Особенно ясно данное обстоятельство вырисовывается в сцене суда, где постороннему выносится смертный приговор. В противоположность герою Абэ, Мерсо глубоко безразлично отношение к нему других. Он уже находится на следующей ступеньке отчуждения, когда отсутствие контакта с окружающими не только не волнует и не печалит, но наоборот. Как раз контакты могут вызвать приступы раздражения или смутной тревоги, поскольку всё, что исходит от чужих, выступает для Мерсо неистинным, ненужным, мешающим. Либо – в лучшем случае – никак не затрагивающим его я.
Самостоятельность Мерсо – это, говоря словами Гегеля, «самостоятельность, доведённая до того последнего заострения, которое мы видим в для-себя-сущем одном <…>, абстрактная, формальная, сама себя разрушающая; это величайшее, упорнейшее заблуждение, принимающее себя за высшую истину. Она выступает как абстрактная свобода, как чистое " Я ", а затем далее – как нравственное зло. Это свобода, впавшая в такую ошибку, что полагает свою сущность в этой абстракции и ласкает себя мыслью, будто в этом замыкании в себя она обретает себя в чистом виде. Говоря определённо, эта самостоятельность есть заблуждение, заключающееся в том, что смотрит как на отрицательное на то и относится как к отрицательному к тому, что есть её собственная сущность. Она есть, таким образом, отрицательное отношение к самой себе, которое, желая обрести собственное бытие, разрушает его, и это деяние представляет собою лишь проявление ничтожества этого деяния (курсив мой. – А. Л.)».[515]

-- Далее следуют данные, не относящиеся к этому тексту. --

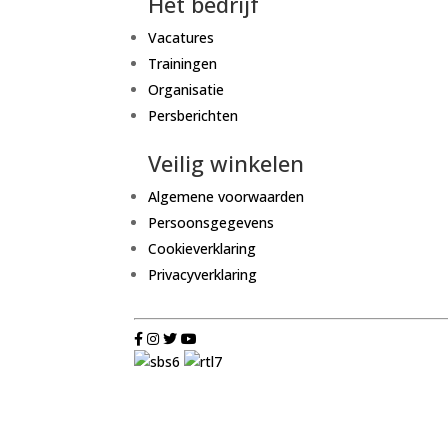
Het bedrijf
Vacatures
Trainingen
Organisatie
Persberichten
Veilig winkelen
Algemene voorwaarden
Persoonsgegevens
Cookieverklaring
Privacyverklaring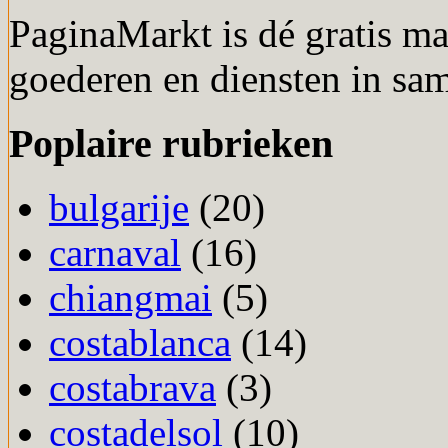
PaginaMarkt is dé gratis m
goederen en diensten in sa
Poplaire rubrieken
bulgarije
(20)
carnaval
(16)
chiangmai
(5)
costablanca
(14)
costabrava
(3)
costadelsol
(10)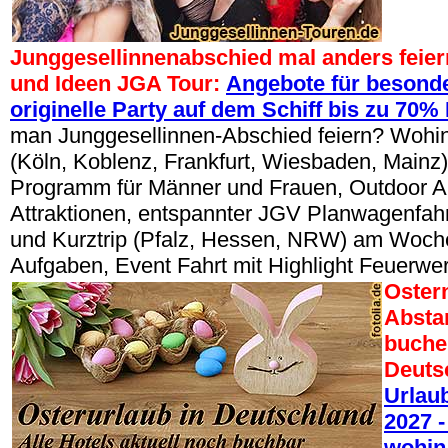
Junggesellinnenabschied mal anders feier
und Ideen JGA Tour:
Angebote für besonde
originelle Party auf dem Schiff bis zu 70%
man Junggesellinnen-Abschied feiern? Wohin
(Köln, Koblenz, Frankfurt, Wiesbaden, Mainz)
Programm für Männer und Frauen, Outdoor Akt
Attraktionen, entspannter JGV Planwagenfahr
und Kurztrip (Pfalz, Hessen, NRW) am Woch
Aufgaben, Event Fahrt mit Highlight Feuerw
Oster
Absta
buche
Deuts
Urlau
2027 -
wohin 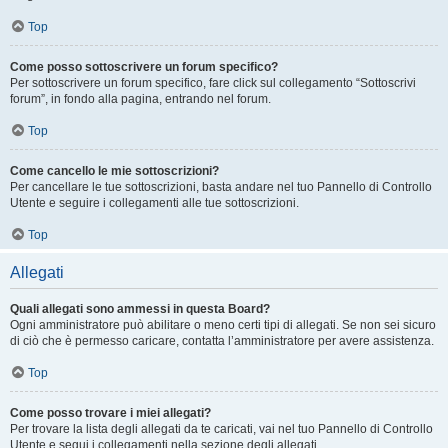
Top
Come posso sottoscrivere un forum specifico?
Per sottoscrivere un forum specifico, fare click sul collegamento “Sottoscrivi
forum”, in fondo alla pagina, entrando nel forum.
Top
Come cancello le mie sottoscrizioni?
Per cancellare le tue sottoscrizioni, basta andare nel tuo Pannello di Controllo
Utente e seguire i collegamenti alle tue sottoscrizioni.
Top
Allegati
Quali allegati sono ammessi in questa Board?
Ogni amministratore può abilitare o meno certi tipi di allegati. Se non sei sicuro
di ciò che è permesso caricare, contatta l’amministratore per avere assistenza.
Top
Come posso trovare i miei allegati?
Per trovare la lista degli allegati da te caricati, vai nel tuo Pannello di Controllo
Utente e segui i collegamenti nella sezione degli allegati.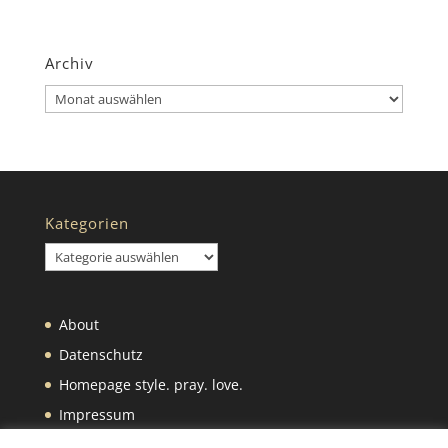
Archiv
Archiv
Kategorien
Kategorien
About
Datenschutz
Homepage style. pray. love.
Impressum
Was wir selbst machen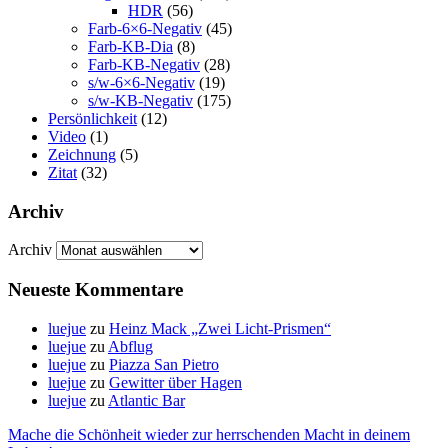
HDR
(56)
Farb-6×6-Negativ
(45)
Farb-KB-Dia
(8)
Farb-KB-Negativ
(28)
s/w-6×6-Negativ
(19)
s/w-KB-Negativ
(175)
Persönlichkeit
(12)
Video
(1)
Zeichnung
(5)
Zitat
(32)
Archiv
Archiv
Neueste Kommentare
luejue
zu
Heinz Mack „Zwei Licht-Prismen“
luejue
zu
Abflug
luejue
zu
Piazza San Pietro
luejue
zu
Gewitter über Hagen
luejue
zu
Atlantic Bar
Mache die Schönheit wieder zur herrschenden Macht in deinem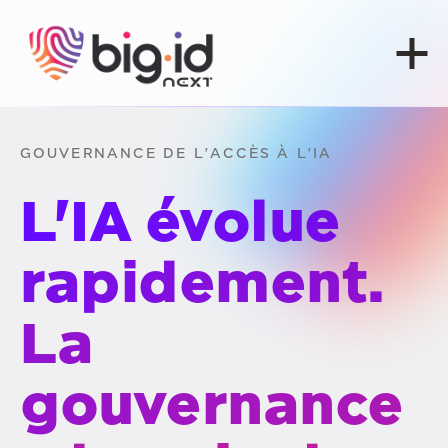
Skip to content
GOUVERNANCE DE L'ACCÈS À L'IA
L'IA évolue
rapidement.
La
gouvernance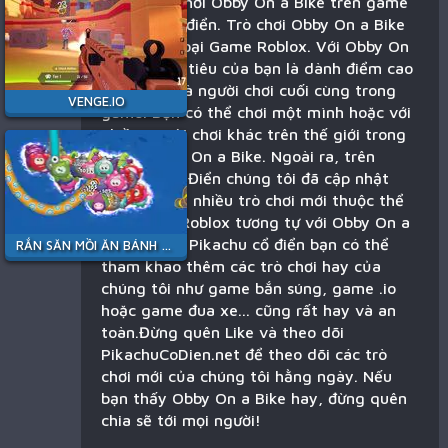
Bạn đang chơi Obby On a Bike trên game
Pikachu cổ điển. Trò chơi Obby On a Bike
thuộc thể loại Game Roblox. Với Obby On
a Bike mục tiêu của bạn là dành điểm cao
nhất hoặc là người chơi cuối cùng trong
VENGE.IO
game. Bạn có thể chơi một mình hoặc với
nhiều người chơi khác trên thế giới trong
game Obby On a Bike. Ngoài ra, trên
Pikachu Cổ Điển chúng tôi đã cập nhật
gần đây rất nhiều trò chơi mới thuộc thể
loại Game Roblox tương tự với Obby On a
Bike. Ngoài Pikachu cổ điển bạn có thể
RẮN SĂN MỒI ĂN BÁNH KẸO
tham khao thêm các trò chơi hay của
chúng tôi như game bắn súng, game .io
hoặc game đua xe... cũng rất hay và an
toàn.Đừng quên Like và theo dõi
PikachuCoDien.net để theo dõi các trò
chơi mới của chúng tôi hằng ngày. Nếu
bạn thấy Obby On a Bike hay, đừng quên
chia sẽ tới mọi người!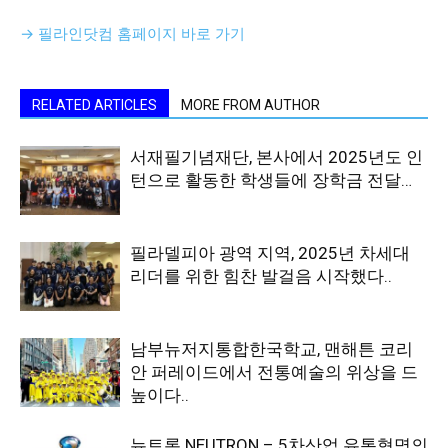
→ 필라인닷컴 홈페이지 바로 가기
RELATED ARTICLES
MORE FROM AUTHOR
서재필기념재단, 본사에서 2025년도 인
턴으로 활동한 학생들에 장학금 전달…
필라델피아 광역 지역, 2025년 차세대
리더를 위한 힘찬 발걸음 시작했다..
남부뉴저지통합한국학교, 맨해튼 코리
안 퍼레이드에서 전통예술의 위상을 드
높이다..
뉴트론 NEUTRON – 5차산업 유통혁명의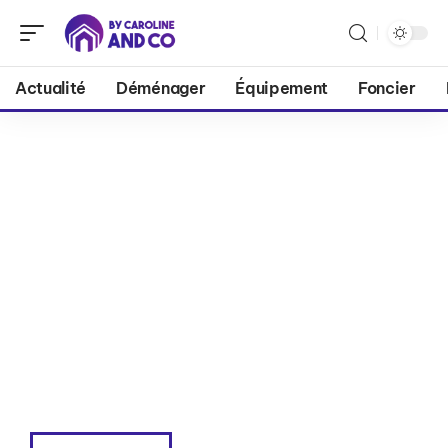
Actualité
Déménager
Équipement
Foncier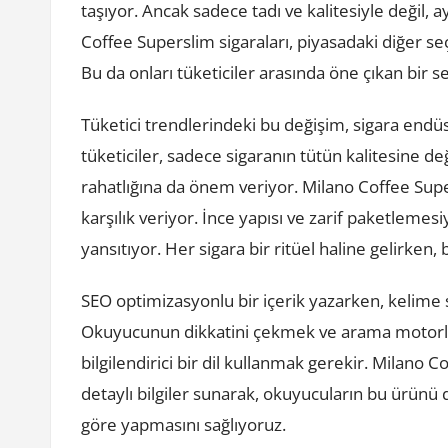
taşıyor. Ancak sadece tadı ve kalitesiyle değil, 
Coffee Superslim sigaraları, piyasadaki diğer seçe
Bu da onları tüketiciler arasında öne çıkan bir s
Tüketici trendlerindeki bu değişim, sigara endü
tüketiciler, sadece sigaranın tütün kalitesine d
rahatlığına da önem veriyor. Milano Coffee Supe
karşılık veriyor. İnce yapısı ve zarif paketlemesi
yansıtıyor. Her sigara bir ritüel haline gelirken,
SEO optimizasyonlu bir içerik yazarken, kelime 
Okuyucunun dikkatini çekmek ve arama motorların
bilgilendirici bir dil kullanmak gerekir. Milano
detaylı bilgiler sunarak, okuyucuların bu ürünü 
göre yapmasını sağlıyoruz.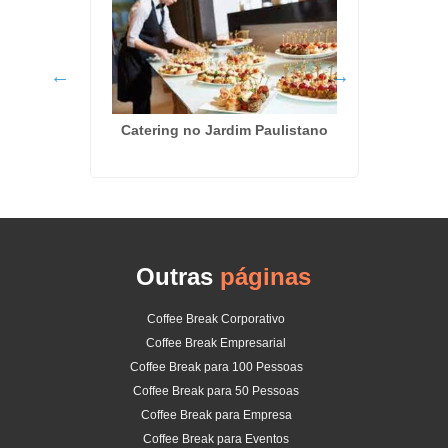
em Arujá
Catering no Jardim Paulistano
Kit L
Outras
páginas
Coffee Break Corporativo
Coffee Break Empresarial
Coffee Break para 100 Pessoas
Coffee Break para 50 Pessoas
Coffee Break para Empresa
Coffee Break para Eventos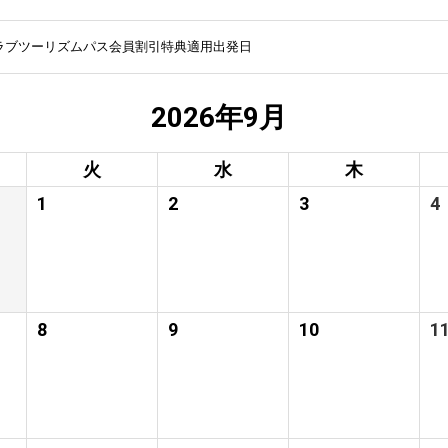
ラブツーリズムパス会員割引特典適用出発日
2026年9月
火
水
木
1
2
3
4
8
9
10
1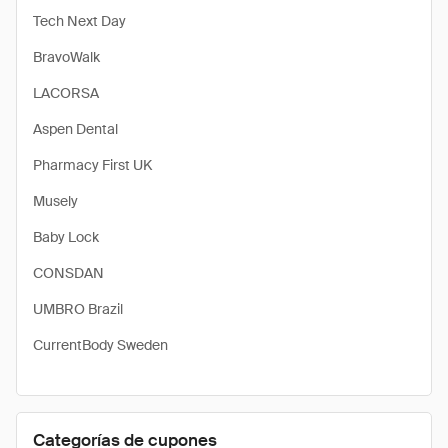
Tech Next Day
BravoWalk
LACORSA
Aspen Dental
Pharmacy First UK
Musely
Baby Lock
CONSDAN
UMBRO Brazil
CurrentBody Sweden
Categorías de cupones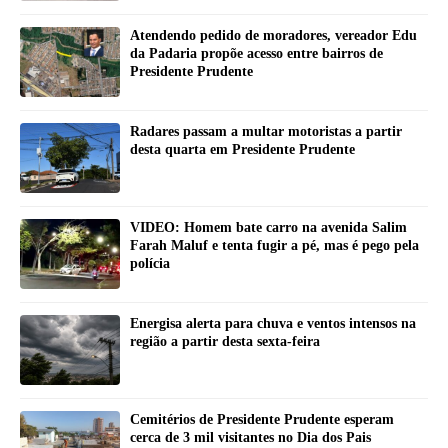
Atendendo pedido de moradores, vereador Edu
da Padaria propõe acesso entre bairros de
Presidente Prudente
Radares passam a multar motoristas a partir
desta quarta em Presidente Prudente
VIDEO: Homem bate carro na avenida Salim
Farah Maluf e tenta fugir a pé, mas é pego pela
polícia
Energisa alerta para chuva e ventos intensos na
região a partir desta sexta-feira
Cemitérios de Presidente Prudente esperam
cerca de 3 mil visitantes no Dia dos Pais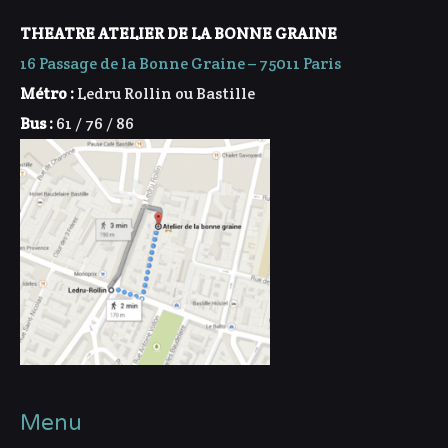
THEATRE ATELIER DE LA BONNE GRAINE
16 Passage de la Bonne Graine – 75011 Paris
Métro :
Ledru Rollin ou Bastille
Bus :
61 / 76 / 86
Menu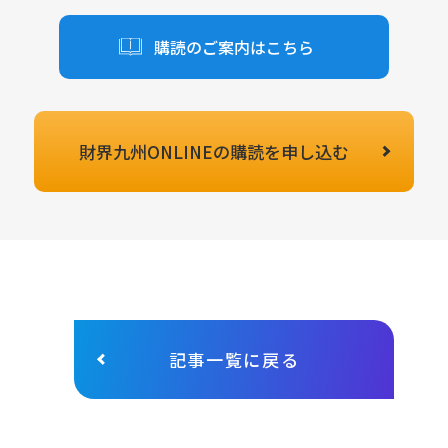
購読のご案内はこちら
財界九州ONLINEの
購読を申し込む
記事一覧に戻る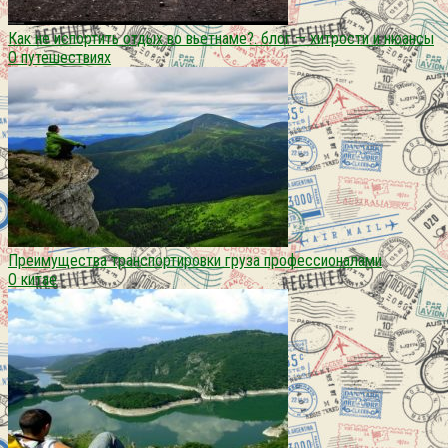
Как не испортить отдых во вьетнаме?. блог — хитрости и нюансы
О путешествиях
Преимущества транспортировки груза профессионалами
О китае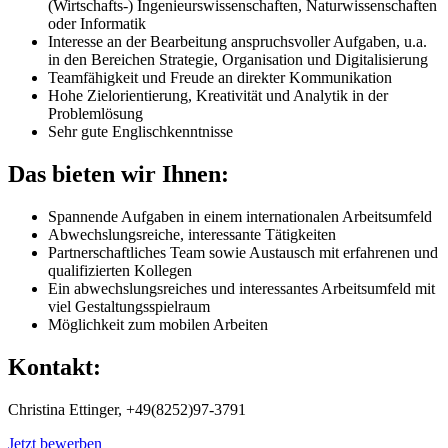
(Wirtschafts-) Ingenieurswissenschaften, Naturwissenschaften
oder Informatik
Interesse an der Bearbeitung anspruchsvoller Aufgaben, u.a.
in den Bereichen Strategie, Organisation und Digitalisierung
Teamfähigkeit und Freude an direkter Kommunikation
Hohe Zielorientierung, Kreativität und Analytik in der
Problemlösung
Sehr gute Englischkenntnisse
Das bieten wir Ihnen:
Spannende Aufgaben in einem internationalen Arbeitsumfeld
Abwechslungsreiche, interessante Tätigkeiten
Partnerschaftliches Team sowie Austausch mit erfahrenen und
qualifizierten Kollegen
Ein abwechslungsreiches und interessantes Arbeitsumfeld mit
viel Gestaltungsspielraum
Möglichkeit zum mobilen Arbeiten
Kontakt:
Christina Ettinger, +49(8252)97-3791
Jetzt bewerben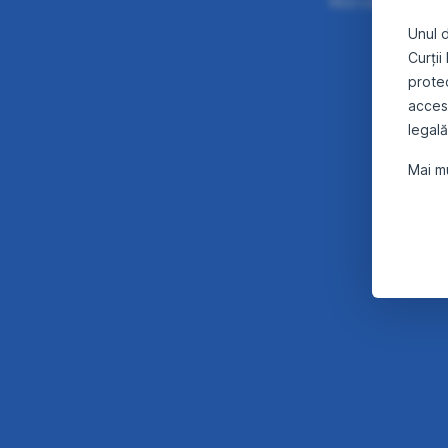
Vezi ce îți oferă
d
Unul d
Curții
protec
accesa
legală
Mai mu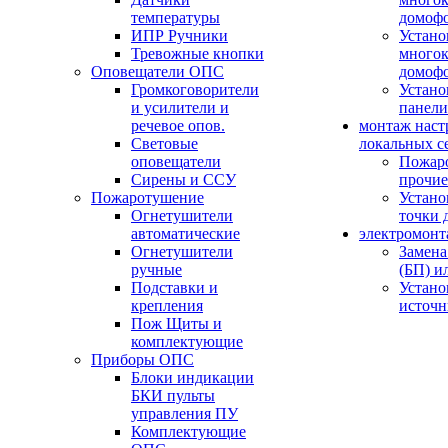
температуры
домоф
ИПР Ручники
Устано
Тревожные кнопки
многок
Оповещатели ОПС
домоф
Громкоговорители
Устано
и усилители и
панели
речевое опов.
монтаж наст
Световые
локальных с
оповещатели
Пожар
Сирены и ССУ
прочие
Пожаротушение
Устано
Огнетушители
точки 
автоматические
электромонт
Огнетушители
Замена
ручные
(БП) и
Подставки и
Устано
крепления
источн
Пож Щиты и
комплектующие
Приборы ОПС
Блоки индикации
БКИ пульты
управления ПУ
Комплектующие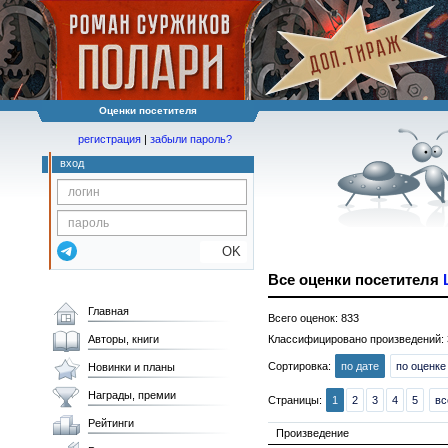
Оценки посетителя
регистрация
|
забыли пароль?
вход
OK
Все оценки посетителя
Главная
Всего оценок: 833
Авторы, книги
Классифицировано произведений: 
Сортировка:
по дате
по оценке
Новинки и планы
Награды, премии
Страницы:
1
2
3
4
5
вс
Рейтинги
Произведение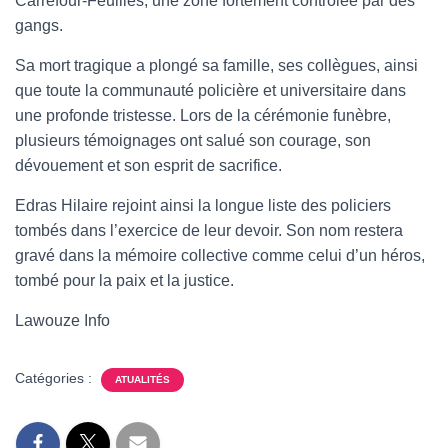
Carrefour-Feuilles, une zone fortement contrôlée par des
gangs.
Sa mort tragique a plongé sa famille, ses collègues, ainsi
que toute la communauté policière et universitaire dans
une profonde tristesse. Lors de la cérémonie funèbre,
plusieurs témoignages ont salué son courage, son
dévouement et son esprit de sacrifice.
Edras Hilaire rejoint ainsi la longue liste des policiers
tombés dans l’exercice de leur devoir. Son nom restera
gravé dans la mémoire collective comme celui d’un héros,
tombé pour la paix et la justice.
Lawouze Info
Catégories :
ATUALITÉS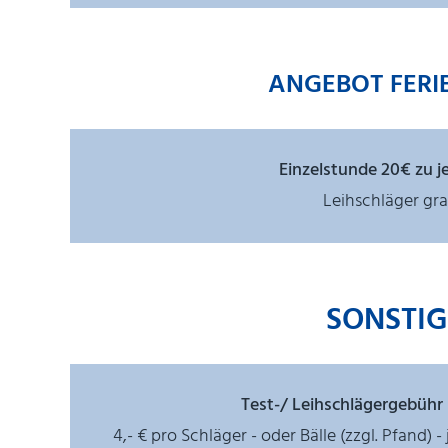
ANGEBOT FERI
Einzelstunde 20€ zu j
Leihschläger gra
SONSTIG
Test-/ Leihschlägergebühr i
4,- € pro Schläger - oder Bälle (zzgl. Pfand) 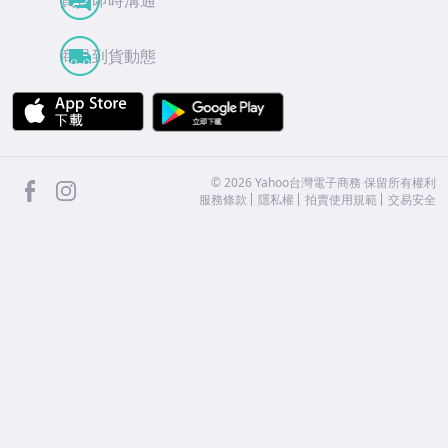
買賣即時溝通
商品到貨動態
APP Store
Google Play
facebook
Instagram
©
2026
Yahoo台灣電子商務 保留所有權利
服務條款
隱私權
拍賣使用規範
交易安全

Вот почему и совершённое убийство, и суд, и вынесенный Мерсо смертный приговор – всё это его разъеденная эгоизмом душа не способна прочувствовать в полной мере. Посторонний может с лёгкостью подписаться теперь под заявлением одного из героев Киркегора: «Я отказываюсь от всего, у меня нет ничего, я не хочу владеть ничем, ничего не люблю, мне нечего терять».[516] Лишь перед лицом смерти ощущает Мерсо нечто вроде шевеления души, только смерть обещает этому несчастному потустороннее примирение с миром.
Тема смерти, неумолимой и всепобеждающей, – одна из центральных в творчестве экзистенциалистов. Вновь вспомним их отдалённого предтечу Паскаля. «Вообразите, что перед вами множество людей в оковах, – писал он, – и все они приговорены к смерти, и каждый день кого-нибудь убивают на глазах у остальных, и те понимают, что им уготована та же участь, и глядят друг на друга, полные скорби и безнадёжности, и ждут своей очереди. Такова картина человеческого существования».[517] Люди живут на свете, чтобы умереть, рассуждает Хайдеггер; их повседневность есть лишь комплекс иллюзий и лжи, поэтому действительное существование возможно только при осознании бытия как небытия; человек брошен в чуждый и враждебный ему мир, и единственное, что ему остаётся, – это свобода смерти, вознаграждающей его за скорбь жизни. В подлинной жизни, согласно Камю, царят абсурд и отчуждение; объединить людей способно лишь страдание, отвлекающее от трагического сознания абсурда и страха перед будущим.[518]